> _Your goal_: Look below and pull out each line with the word "FISCAL".
(Extracted entries begins)
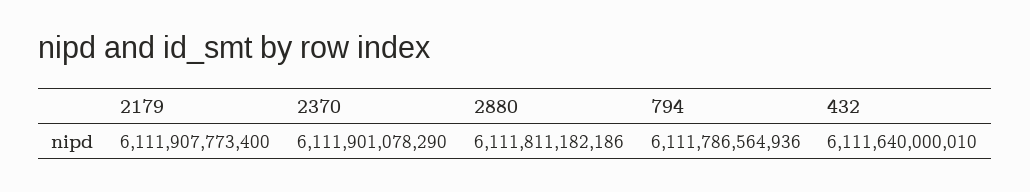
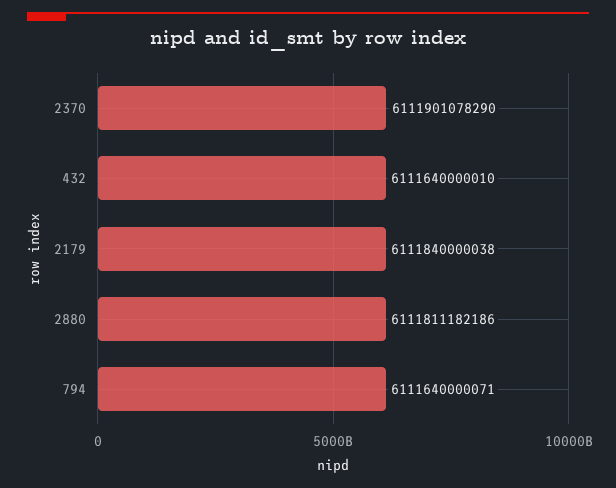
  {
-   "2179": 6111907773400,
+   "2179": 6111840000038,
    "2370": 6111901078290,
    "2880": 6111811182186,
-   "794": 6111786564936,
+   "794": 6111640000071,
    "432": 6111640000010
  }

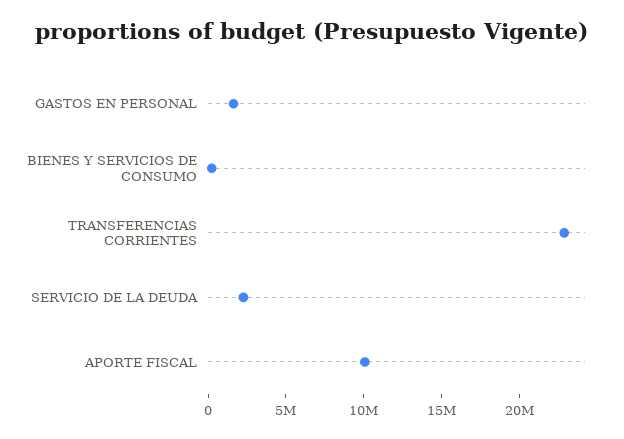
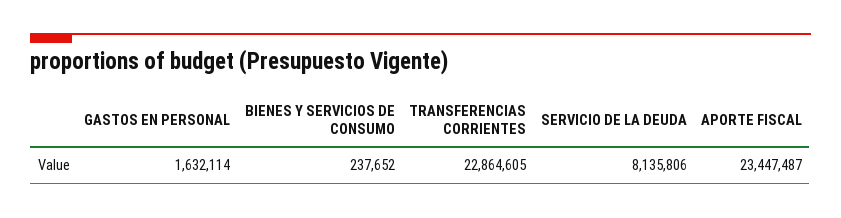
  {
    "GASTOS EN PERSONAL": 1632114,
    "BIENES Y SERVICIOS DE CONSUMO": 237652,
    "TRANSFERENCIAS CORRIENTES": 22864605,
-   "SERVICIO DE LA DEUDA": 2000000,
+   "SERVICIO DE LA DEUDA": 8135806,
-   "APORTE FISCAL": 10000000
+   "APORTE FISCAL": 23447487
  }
(Extracted entries ends)
(Extracted entries begins)
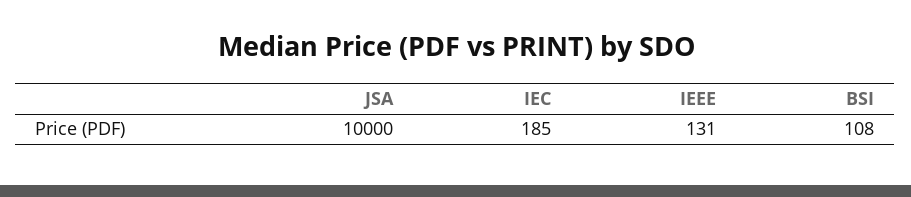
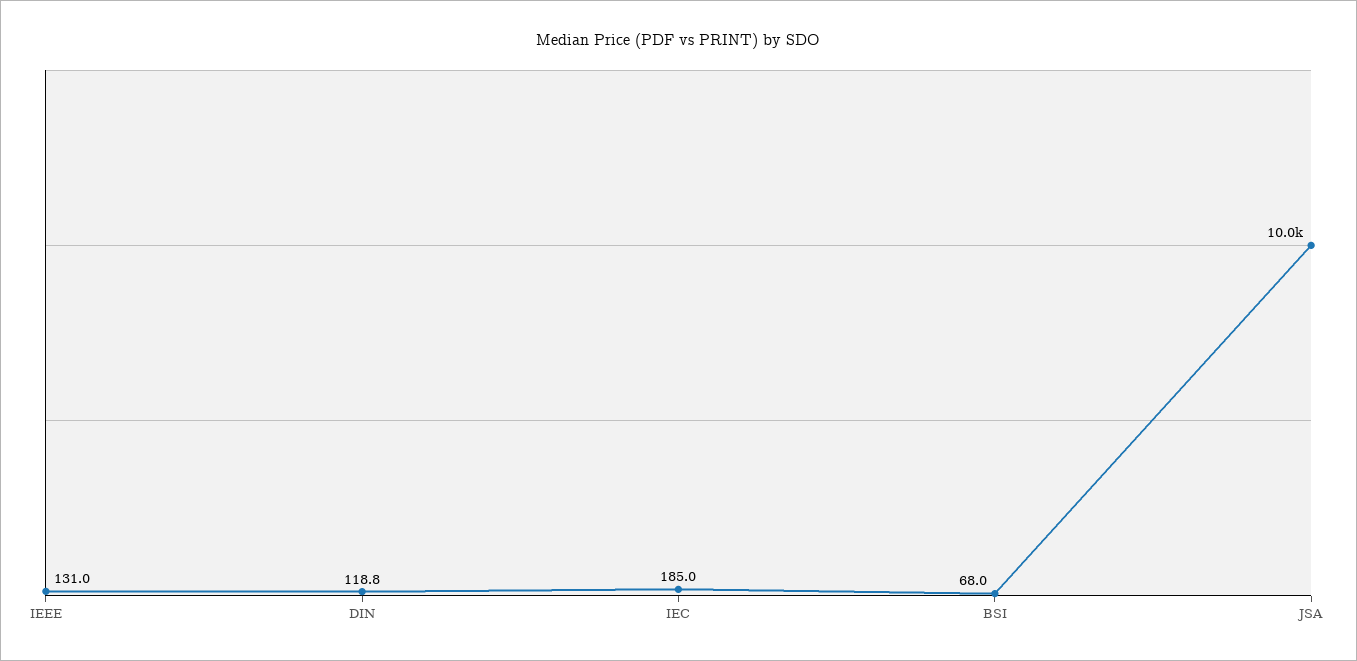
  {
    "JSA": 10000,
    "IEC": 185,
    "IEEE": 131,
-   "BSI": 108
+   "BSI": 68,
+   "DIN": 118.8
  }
(Extracted entries ends)
(Extracted entries begins)
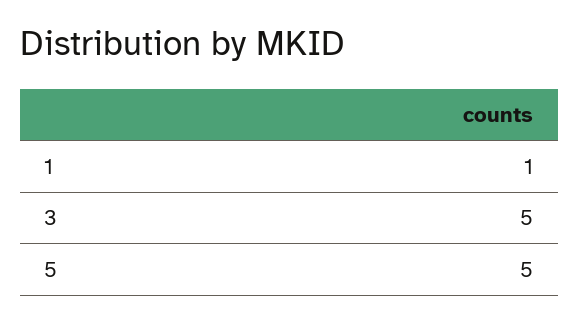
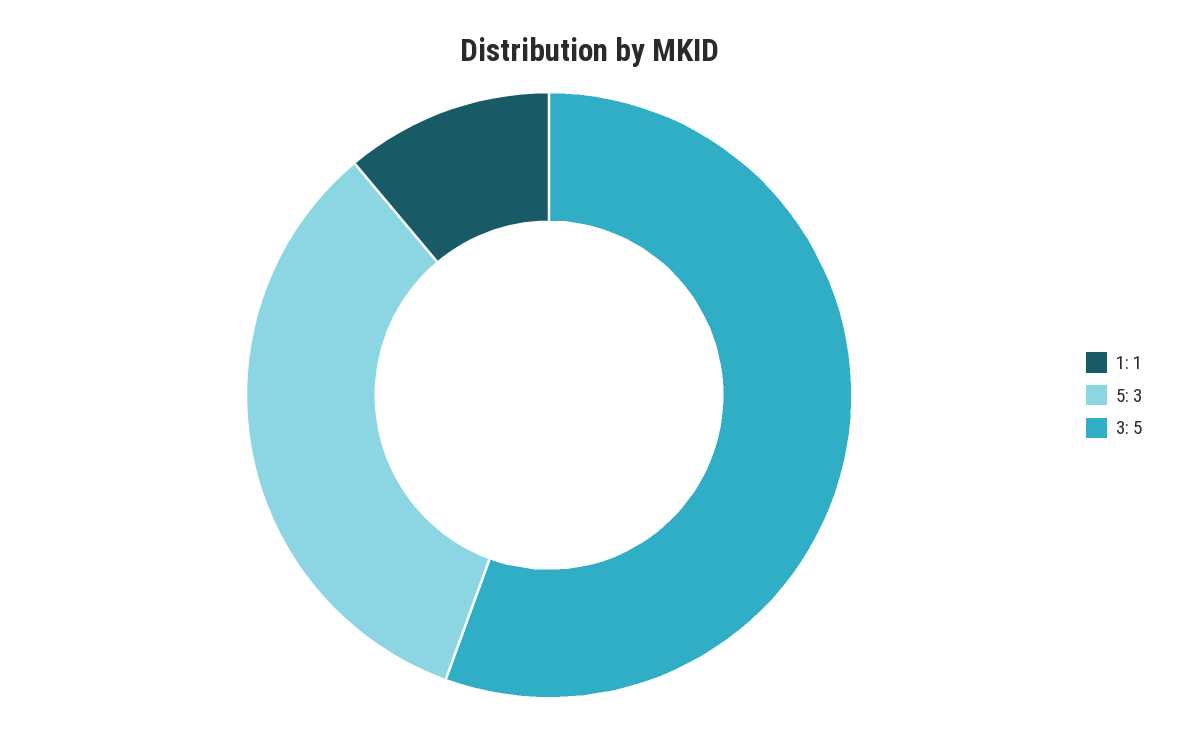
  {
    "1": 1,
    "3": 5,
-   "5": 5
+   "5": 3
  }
(Extracted entries ends)
> _Finished exercise_:
-   "APORTE FISCAL": 10000000
+   "APORTE FISCAL": 23447487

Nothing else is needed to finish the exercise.